The first residences of the Grand Dukes of Lithuania were powerful castles. Strong walls protected the owner during the onslaught of detractors, testified to the strength of power, symbolized its stability in the troubled world of the Middle Ages. Over time, the idea of masonry defense softened through the desire of the ruling circles for beauty: castles began to give way to elegant palaces. Near the island castle of Alhierd in Troki there was built a gothic palace of Vitaut with frescoes and stained-glass windows. At the initiative of Stefan Batoryi, Hrodna Castle was rebuilt into a palace with carved ceilings and tapestries. And in the time of Žyhimont Aŭhust, the main palace of the Grand Duchy, the center of Renaissance culture in our lands, flourished under Hiedymin Mountain in Vilnia.
Landmark decisions were made in the Vilnia Palace, the Sojm was convened here, ambassadors and diplomats were received, operas were staged, masquerades were held, book collections and cultural values were preserved.
On the Belarusian and Litvin chessboard the palace is embodied by a hill in the center of the field.
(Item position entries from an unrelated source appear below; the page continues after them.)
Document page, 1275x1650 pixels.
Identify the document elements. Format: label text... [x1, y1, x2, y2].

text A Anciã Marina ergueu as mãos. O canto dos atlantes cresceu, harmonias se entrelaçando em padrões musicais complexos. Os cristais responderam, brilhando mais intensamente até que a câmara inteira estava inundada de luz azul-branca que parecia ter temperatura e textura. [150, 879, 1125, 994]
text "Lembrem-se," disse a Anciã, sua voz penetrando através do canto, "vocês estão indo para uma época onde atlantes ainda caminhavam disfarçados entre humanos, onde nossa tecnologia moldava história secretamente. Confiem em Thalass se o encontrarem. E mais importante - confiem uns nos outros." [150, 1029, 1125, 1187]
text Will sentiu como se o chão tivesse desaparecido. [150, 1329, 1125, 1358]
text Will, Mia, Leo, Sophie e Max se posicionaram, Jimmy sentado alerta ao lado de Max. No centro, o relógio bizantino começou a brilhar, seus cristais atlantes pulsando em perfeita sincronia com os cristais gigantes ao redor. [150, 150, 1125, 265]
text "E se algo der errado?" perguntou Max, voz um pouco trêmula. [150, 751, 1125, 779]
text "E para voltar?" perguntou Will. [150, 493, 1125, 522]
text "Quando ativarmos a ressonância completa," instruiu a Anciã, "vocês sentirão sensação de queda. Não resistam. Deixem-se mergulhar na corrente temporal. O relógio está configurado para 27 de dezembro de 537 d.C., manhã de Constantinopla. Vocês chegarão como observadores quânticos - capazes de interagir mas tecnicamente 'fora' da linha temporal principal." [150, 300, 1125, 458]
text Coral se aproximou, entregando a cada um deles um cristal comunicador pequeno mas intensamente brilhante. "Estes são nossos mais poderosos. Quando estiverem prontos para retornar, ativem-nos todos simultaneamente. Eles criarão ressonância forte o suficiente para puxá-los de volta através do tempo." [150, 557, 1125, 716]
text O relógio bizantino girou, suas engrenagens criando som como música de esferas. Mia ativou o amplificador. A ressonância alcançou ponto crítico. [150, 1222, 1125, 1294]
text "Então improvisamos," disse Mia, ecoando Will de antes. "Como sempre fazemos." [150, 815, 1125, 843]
In the middle of the palace is the throne (square e5). Only having stepped on this square and having hold it for one move without announcing Rokash, the Kniaź or the Kniažyč can celebrate a victory. Moreover, the kniažyč becomes a kniaź only with the support of the latter, while the kniaź must stand no further than two steps from the center of the palace (throne).
Raising the piece to the center of the board, you need to say: "Throne!". Having won - to declare: "The throne is mine!".
Not a single piece is allowed to step over the throne, with the exception of the Kniaź or the Kniažyč. If e5 is an attacked square, it is also impossible to step on it.